Panfactum Monitoring Stack
This module provides a deployment of the kube-prometheus-stack. It includes:
-
Grafana
-
Alert Manager
Providers
The following providers are needed by this module:
-
aws (5.70.0)
-
helm (2.12.1)
-
kubectl (2.0.4)
-
kubernetes (2.27.0)
-
pf (0.0.3)
-
random (3.6.0)
-
time (0.10.0)
-
vault (3.25.0)
Required Inputs
The following input variables are required:
eks_cluster_name
Description: The name of the EKS cluster.
Type: string
grafana_domain
Description: The domain on which to expose Grafana.
Type: string
vault_domain
Description: The domain of the Vault instance running in the cluster.
Type: string
Optional Inputs
The following input variables are optional (have default values):
additional_tracked_resource_labels
Description: Kubernetes resource labels to include in metric labels
Type: list(string)

_RECORDED DATA_:
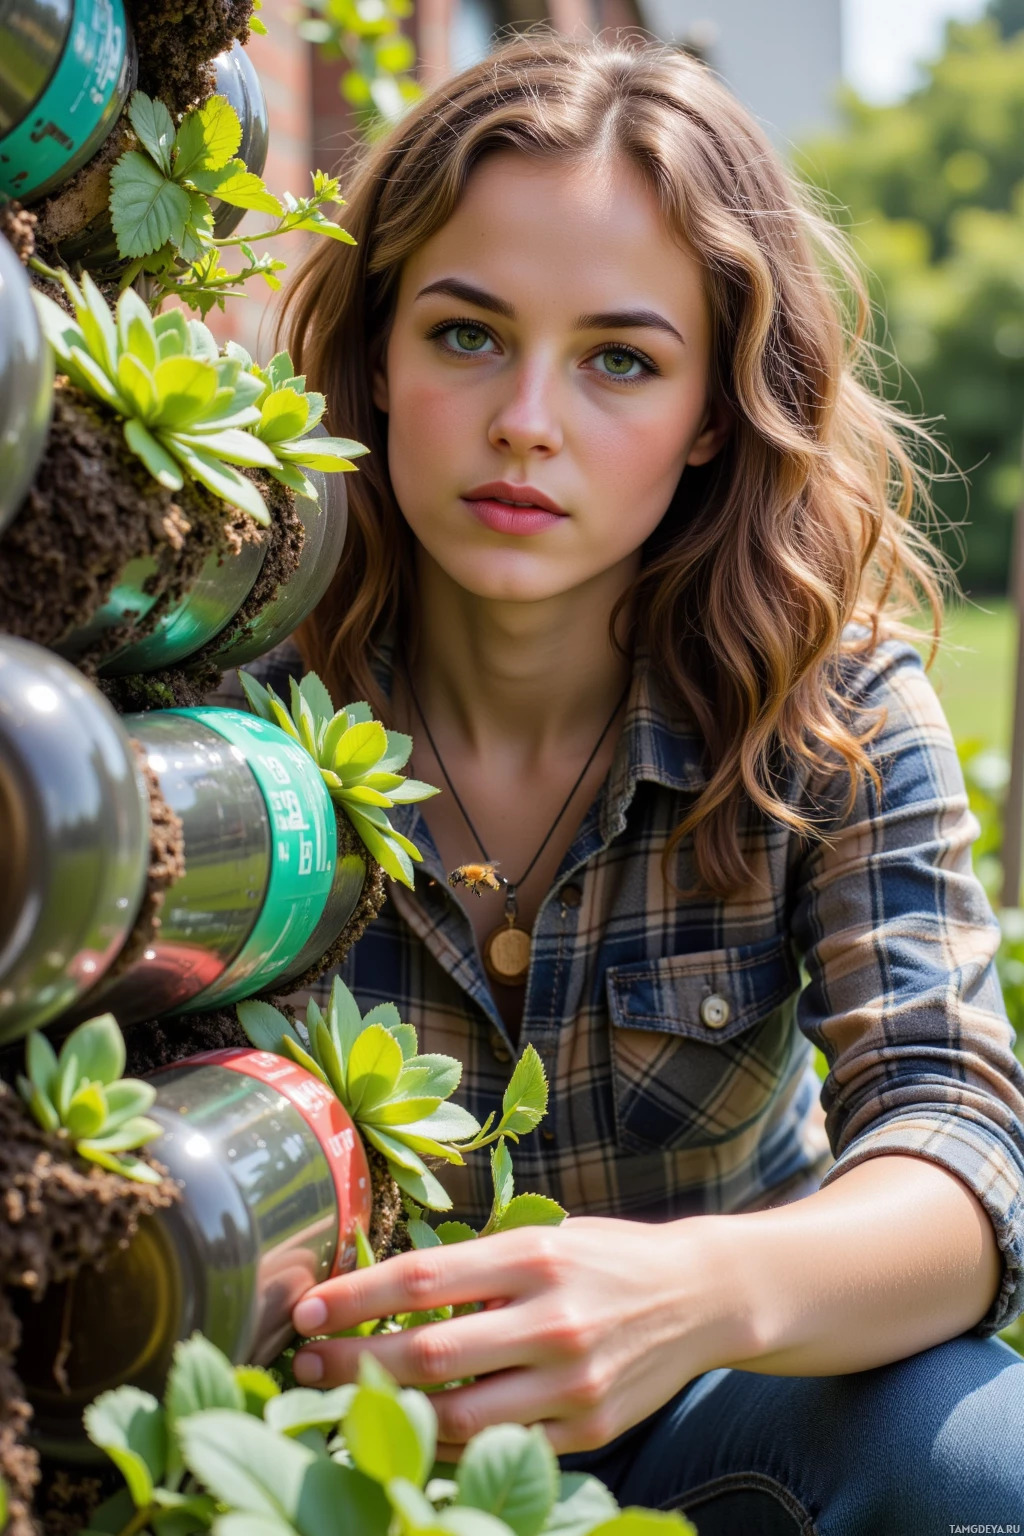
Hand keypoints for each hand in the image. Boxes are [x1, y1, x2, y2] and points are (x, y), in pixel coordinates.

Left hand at [290, 1214, 747, 1456]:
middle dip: (351, 1363)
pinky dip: (447, 1442)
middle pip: (428, 1354)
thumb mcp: (543, 1237)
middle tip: (301, 1365)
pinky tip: (410, 1429)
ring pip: (457, 1416)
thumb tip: (385, 1291)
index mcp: (533, 1258)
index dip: (354, 1298)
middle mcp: (551, 1320)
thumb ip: (476, 1265)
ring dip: (388, 1413)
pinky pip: (499, 1447)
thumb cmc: (604, 1258)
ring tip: (339, 1402)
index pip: (422, 1280)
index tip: (304, 1311)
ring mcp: (571, 1382)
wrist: (700, 1296)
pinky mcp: (589, 1430)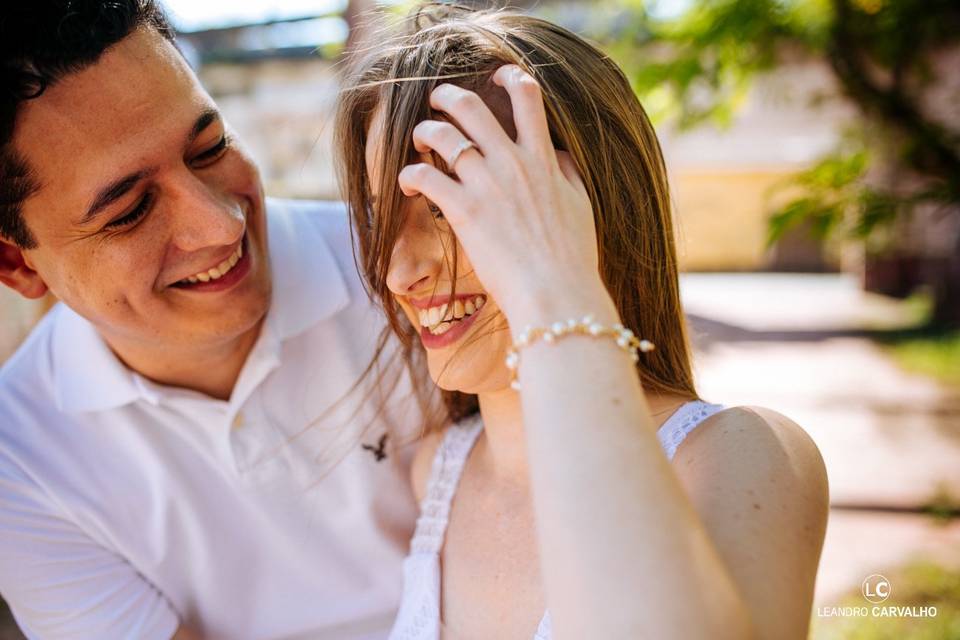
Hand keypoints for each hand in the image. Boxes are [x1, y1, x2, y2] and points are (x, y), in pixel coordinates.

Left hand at [397, 65, 614, 328]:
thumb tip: (558, 155)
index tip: (496, 77)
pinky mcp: (463, 211)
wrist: (557, 294)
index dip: (509, 77)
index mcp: (543, 160)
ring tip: (419, 141)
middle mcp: (512, 164)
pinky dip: (409, 174)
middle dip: (447, 96)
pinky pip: (424, 175)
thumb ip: (567, 173)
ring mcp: (486, 185)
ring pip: (441, 135)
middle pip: (471, 107)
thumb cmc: (572, 258)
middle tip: (438, 101)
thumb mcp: (581, 206)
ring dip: (423, 131)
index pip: (528, 98)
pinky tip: (410, 184)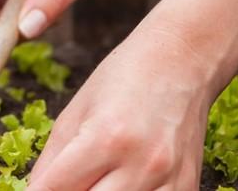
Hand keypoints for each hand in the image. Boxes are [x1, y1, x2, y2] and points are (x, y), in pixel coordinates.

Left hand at [27, 23, 216, 189]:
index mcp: (106, 137)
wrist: (184, 59)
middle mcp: (141, 164)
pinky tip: (117, 183)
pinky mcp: (186, 186)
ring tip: (90, 180)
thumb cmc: (128, 75)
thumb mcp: (76, 110)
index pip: (55, 190)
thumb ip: (51, 159)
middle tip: (64, 183)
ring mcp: (169, 179)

_ASSIGNED TASK_: Resume the Panfactum monitoring stack documentation after its final line, keeping its format and style.

_SOLVED PROBLEM_:
Default: []
additional_tracked_resources
Description: Additional Kubernetes resources to track in kube-state-metrics
Type: list(string)
Default: []
alertmanager_local_storage_initial_size_gb
Description: Number of GB to use for the local alertmanager storage (before autoscaled)
Type: number
Default: 2
alertmanager_log_level
Description: The log level for the alertmanager pods
Type: string
Default: "warn"
alertmanager_storage_class_name
Description: The storage class to use for local alertmanager storage
Type: string
Default: "ebs-standard"
aws_iam_ip_allow_list
Description: A list of IPs that can use the service account token to authenticate with AWS API
Type: list(string)
Default: []
enhanced_ha_enabled
Description: Whether to add extra high-availability scheduling constraints at the trade-off of increased cost
Type: bool
Default: true
grafana_basic_auth_enabled
Description: Whether to enable username and password authentication. Should only be enabled during debugging.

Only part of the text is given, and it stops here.